____ ENTRIES SHOWN

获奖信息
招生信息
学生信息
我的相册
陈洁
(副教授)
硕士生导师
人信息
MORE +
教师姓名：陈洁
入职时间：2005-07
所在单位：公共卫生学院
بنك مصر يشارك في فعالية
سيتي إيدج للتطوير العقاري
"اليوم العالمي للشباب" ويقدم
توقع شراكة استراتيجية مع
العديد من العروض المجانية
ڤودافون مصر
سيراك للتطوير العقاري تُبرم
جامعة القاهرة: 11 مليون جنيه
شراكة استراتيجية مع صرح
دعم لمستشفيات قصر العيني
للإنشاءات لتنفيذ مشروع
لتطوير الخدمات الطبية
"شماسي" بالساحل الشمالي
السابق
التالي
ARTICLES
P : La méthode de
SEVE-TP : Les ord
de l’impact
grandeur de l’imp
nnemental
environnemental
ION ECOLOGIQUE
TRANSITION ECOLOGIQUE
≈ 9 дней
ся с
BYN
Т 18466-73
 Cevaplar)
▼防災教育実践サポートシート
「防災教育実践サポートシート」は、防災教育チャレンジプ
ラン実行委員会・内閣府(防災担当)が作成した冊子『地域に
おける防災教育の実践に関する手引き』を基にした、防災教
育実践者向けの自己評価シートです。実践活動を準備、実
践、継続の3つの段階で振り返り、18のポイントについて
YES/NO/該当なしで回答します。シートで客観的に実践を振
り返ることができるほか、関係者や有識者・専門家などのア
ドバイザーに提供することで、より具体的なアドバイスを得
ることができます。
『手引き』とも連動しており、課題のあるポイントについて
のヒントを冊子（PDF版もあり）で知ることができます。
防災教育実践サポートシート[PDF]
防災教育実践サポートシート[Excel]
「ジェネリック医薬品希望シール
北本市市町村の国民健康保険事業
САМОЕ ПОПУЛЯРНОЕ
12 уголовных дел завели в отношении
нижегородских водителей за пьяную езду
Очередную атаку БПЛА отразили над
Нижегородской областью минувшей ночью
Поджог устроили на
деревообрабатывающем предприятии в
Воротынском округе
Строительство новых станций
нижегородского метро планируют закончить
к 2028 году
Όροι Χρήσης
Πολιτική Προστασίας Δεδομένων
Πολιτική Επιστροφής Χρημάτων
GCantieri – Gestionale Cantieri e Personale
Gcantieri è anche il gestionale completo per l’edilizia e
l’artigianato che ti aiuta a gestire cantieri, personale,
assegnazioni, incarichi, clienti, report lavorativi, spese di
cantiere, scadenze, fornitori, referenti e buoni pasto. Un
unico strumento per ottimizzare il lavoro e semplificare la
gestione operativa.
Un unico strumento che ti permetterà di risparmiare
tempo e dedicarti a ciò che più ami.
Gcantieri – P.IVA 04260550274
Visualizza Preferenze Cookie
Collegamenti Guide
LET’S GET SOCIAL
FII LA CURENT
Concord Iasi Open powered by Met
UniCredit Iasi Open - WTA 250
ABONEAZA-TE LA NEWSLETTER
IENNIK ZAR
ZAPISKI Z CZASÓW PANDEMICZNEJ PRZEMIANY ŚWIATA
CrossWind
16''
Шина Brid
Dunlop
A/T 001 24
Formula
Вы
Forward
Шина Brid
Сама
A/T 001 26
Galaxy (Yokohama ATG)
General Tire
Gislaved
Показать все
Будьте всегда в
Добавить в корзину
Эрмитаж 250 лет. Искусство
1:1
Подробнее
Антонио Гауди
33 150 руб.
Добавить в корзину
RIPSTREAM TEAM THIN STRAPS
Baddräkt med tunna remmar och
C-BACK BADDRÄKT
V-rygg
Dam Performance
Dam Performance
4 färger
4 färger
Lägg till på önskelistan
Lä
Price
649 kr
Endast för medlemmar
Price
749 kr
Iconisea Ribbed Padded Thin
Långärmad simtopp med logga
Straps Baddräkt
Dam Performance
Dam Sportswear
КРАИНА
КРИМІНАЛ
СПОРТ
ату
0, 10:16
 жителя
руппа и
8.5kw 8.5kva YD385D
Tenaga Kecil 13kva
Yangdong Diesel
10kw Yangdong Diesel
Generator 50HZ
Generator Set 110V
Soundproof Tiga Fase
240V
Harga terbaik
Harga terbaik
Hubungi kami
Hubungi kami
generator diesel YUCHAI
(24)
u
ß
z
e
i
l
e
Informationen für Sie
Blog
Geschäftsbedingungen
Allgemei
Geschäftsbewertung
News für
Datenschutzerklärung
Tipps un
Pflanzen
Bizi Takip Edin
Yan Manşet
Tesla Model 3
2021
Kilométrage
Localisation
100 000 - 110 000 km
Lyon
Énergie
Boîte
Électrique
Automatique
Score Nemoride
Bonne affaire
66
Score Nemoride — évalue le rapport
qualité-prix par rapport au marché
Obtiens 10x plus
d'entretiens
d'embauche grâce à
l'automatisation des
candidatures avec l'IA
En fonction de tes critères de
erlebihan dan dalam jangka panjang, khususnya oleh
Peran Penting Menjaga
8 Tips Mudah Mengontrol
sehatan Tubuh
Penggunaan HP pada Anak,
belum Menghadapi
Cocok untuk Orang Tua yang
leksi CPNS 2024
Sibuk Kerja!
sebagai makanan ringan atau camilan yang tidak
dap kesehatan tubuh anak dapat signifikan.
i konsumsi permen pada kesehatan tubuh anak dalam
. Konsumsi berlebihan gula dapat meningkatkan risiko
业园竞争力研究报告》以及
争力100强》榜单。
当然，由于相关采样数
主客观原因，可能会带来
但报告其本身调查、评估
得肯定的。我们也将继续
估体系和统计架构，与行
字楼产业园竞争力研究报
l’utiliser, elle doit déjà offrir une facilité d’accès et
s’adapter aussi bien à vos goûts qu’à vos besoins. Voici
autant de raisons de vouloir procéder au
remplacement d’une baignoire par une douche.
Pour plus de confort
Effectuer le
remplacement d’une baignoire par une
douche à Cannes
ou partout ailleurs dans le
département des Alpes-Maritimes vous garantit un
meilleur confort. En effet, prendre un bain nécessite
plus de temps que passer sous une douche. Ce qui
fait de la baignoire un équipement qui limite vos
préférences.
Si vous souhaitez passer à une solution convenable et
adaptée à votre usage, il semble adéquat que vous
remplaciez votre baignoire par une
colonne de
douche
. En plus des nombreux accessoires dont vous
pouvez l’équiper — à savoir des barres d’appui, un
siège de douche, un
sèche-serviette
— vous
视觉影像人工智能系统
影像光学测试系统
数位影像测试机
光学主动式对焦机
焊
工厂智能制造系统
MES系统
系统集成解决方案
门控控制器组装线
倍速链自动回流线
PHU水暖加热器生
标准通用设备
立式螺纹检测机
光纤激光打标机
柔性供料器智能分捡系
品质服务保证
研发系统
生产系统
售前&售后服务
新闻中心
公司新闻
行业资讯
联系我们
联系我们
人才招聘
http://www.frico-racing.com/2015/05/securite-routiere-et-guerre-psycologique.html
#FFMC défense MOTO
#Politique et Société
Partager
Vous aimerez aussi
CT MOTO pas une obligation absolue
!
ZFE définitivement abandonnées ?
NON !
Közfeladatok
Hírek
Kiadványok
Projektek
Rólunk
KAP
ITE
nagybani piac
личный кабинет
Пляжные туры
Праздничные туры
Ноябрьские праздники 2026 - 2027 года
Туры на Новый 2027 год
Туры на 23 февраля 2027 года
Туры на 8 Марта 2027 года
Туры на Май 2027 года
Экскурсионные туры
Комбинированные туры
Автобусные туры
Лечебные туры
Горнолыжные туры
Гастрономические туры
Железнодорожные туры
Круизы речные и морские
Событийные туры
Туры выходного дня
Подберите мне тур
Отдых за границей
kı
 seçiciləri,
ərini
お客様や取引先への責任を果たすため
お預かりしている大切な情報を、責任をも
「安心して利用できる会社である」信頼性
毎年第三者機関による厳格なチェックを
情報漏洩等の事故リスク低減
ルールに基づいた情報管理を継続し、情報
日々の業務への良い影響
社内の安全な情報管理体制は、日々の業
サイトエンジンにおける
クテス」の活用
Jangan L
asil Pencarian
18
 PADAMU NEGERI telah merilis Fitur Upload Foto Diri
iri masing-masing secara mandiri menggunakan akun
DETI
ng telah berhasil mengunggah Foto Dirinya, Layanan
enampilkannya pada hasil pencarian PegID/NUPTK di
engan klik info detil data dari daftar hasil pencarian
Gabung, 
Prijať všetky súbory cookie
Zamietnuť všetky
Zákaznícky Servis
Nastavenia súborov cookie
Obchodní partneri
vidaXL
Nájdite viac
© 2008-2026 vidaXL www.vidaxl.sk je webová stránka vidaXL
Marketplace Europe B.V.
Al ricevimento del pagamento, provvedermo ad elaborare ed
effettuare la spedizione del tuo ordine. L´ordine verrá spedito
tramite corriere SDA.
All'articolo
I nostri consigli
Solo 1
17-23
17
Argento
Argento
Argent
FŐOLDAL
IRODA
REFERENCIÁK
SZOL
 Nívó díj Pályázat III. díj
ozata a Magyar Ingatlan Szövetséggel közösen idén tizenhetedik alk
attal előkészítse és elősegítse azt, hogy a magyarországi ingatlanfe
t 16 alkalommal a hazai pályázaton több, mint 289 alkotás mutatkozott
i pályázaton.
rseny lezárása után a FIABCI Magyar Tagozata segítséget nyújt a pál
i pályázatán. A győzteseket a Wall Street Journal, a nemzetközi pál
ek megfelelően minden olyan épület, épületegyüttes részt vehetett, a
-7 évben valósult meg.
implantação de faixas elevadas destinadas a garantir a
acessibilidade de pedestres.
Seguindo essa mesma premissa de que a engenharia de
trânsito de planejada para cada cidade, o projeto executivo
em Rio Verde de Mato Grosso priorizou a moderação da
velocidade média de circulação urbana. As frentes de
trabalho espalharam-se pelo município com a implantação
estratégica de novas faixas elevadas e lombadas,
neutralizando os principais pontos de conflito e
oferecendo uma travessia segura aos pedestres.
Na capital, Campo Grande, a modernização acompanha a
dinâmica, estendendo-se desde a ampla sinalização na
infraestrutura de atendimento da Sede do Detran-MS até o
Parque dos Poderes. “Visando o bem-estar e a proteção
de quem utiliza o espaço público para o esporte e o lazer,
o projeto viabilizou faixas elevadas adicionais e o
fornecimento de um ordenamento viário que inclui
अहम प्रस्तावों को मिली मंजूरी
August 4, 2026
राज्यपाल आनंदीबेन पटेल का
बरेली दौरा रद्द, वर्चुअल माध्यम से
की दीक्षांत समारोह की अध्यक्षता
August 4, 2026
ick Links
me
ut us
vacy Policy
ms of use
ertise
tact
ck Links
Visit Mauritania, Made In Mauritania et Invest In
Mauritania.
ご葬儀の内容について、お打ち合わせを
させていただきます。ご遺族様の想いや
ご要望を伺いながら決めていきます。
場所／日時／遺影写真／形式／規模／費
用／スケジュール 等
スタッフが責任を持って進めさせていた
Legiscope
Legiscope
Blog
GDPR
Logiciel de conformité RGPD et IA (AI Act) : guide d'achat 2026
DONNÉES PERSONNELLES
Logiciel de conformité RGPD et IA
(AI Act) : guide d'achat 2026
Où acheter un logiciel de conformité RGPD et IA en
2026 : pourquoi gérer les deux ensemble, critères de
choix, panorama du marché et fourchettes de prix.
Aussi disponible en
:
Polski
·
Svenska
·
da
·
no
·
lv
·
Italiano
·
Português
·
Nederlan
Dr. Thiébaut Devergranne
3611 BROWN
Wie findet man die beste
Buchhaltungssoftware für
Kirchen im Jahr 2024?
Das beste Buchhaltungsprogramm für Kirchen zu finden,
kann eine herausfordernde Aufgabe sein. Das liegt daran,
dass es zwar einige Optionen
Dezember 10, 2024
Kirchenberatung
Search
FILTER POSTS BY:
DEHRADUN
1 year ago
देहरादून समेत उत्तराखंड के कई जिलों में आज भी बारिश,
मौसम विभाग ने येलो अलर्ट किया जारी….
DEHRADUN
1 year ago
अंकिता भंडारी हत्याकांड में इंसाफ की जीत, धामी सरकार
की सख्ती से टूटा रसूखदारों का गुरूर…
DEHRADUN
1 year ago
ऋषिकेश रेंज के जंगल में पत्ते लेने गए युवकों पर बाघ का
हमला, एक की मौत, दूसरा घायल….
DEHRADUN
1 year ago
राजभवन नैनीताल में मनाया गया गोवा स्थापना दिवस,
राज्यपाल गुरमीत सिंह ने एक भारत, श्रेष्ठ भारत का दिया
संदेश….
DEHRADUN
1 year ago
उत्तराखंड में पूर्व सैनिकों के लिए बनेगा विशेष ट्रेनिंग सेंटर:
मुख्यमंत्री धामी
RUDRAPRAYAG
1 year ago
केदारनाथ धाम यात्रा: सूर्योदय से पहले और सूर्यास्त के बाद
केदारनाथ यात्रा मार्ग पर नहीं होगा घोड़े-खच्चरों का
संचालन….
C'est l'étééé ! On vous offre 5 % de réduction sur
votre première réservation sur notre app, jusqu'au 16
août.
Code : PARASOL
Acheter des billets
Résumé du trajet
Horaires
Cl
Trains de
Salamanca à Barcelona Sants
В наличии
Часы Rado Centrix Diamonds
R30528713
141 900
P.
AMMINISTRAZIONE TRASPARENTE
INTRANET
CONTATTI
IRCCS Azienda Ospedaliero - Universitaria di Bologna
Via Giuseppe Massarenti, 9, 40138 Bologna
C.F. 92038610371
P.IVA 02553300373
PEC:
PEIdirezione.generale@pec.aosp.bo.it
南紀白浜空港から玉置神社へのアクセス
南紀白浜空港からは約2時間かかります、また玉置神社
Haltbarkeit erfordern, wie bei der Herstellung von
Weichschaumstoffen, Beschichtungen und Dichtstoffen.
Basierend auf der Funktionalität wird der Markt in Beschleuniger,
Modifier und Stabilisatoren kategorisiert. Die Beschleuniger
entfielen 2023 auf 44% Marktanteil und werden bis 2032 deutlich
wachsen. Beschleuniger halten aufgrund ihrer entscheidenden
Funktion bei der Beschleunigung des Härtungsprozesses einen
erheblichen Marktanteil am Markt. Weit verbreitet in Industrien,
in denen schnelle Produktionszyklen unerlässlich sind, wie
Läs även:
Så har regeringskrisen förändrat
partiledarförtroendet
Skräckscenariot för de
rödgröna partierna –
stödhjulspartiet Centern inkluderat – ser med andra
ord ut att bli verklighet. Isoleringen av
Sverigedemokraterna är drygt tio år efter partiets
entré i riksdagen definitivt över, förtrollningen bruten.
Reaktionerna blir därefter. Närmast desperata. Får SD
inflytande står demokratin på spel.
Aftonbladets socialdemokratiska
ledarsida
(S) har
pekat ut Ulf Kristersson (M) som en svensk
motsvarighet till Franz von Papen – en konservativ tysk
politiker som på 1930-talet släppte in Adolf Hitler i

________

TASK INSTRUCTIONS: Can you repeat the data from its start up to and including the line with "防災教育実践サポートシート[PDF]", swapping "ARTICLES" for "NEWS" and leaving everything else unchanged?

EXERCISE ANSWER:
获奖信息
招生信息
学生信息
我的相册
陈洁
(副教授)
硕士生导师
人信息
MORE +
教师姓名：陈洁
入职时间：2005-07
所在单位：公共卫生学院
بنك مصر يشارك في فعالية
سيتي إيدج للتطوير العقاري
"اليوم العالمي للشباب" ويقدم
توقع شراكة استراتيجية مع
العديد من العروض المجانية
ڤودافون مصر
سيراك للتطوير العقاري تُبرم
جامعة القاهرة: 11 مليون جنيه
شراكة استراتيجية مع صرح
دعم لمستشفيات قصر العيني
للإنشاءات لتنفيذ مشروع
لتطوير الخدمات الطبية
"شماسي" بالساحل الشمالي
السابق
التالي
NEWS
P : La méthode de
SEVE-TP : Les ord
de l’impact
grandeur de l’imp
nnemental
environnemental
ION ECOLOGIQUE
TRANSITION ECOLOGIQUE
≈ 9 дней
ся с
BYN
Т 18466-73
 Cevaplar)
▼防災教育実践サポートシート
「防災教育実践サポートシート」は、防災教育チャレンジプ
ラン実行委員会・内閣府(防災担当)が作成した冊子『地域に
おける防災教育の実践に関する手引き』を基にした、防災教
育実践者向けの自己評価シートです。実践活動を準備、実
践、継続の3つの段階で振り返り、18のポイントについて
YES/NO/該当なしで回答します。シートで客観的に実践を振
り返ることができるほか、関係者や有識者・専門家などのア
ドバイザーに提供することで、より具体的なアドバイスを得
ることができます。
『手引き』とも連動しており、課題のあるポイントについて
のヒントを冊子（PDF版もあり）で知ることができます。
防災教育実践サポートシート[PDF]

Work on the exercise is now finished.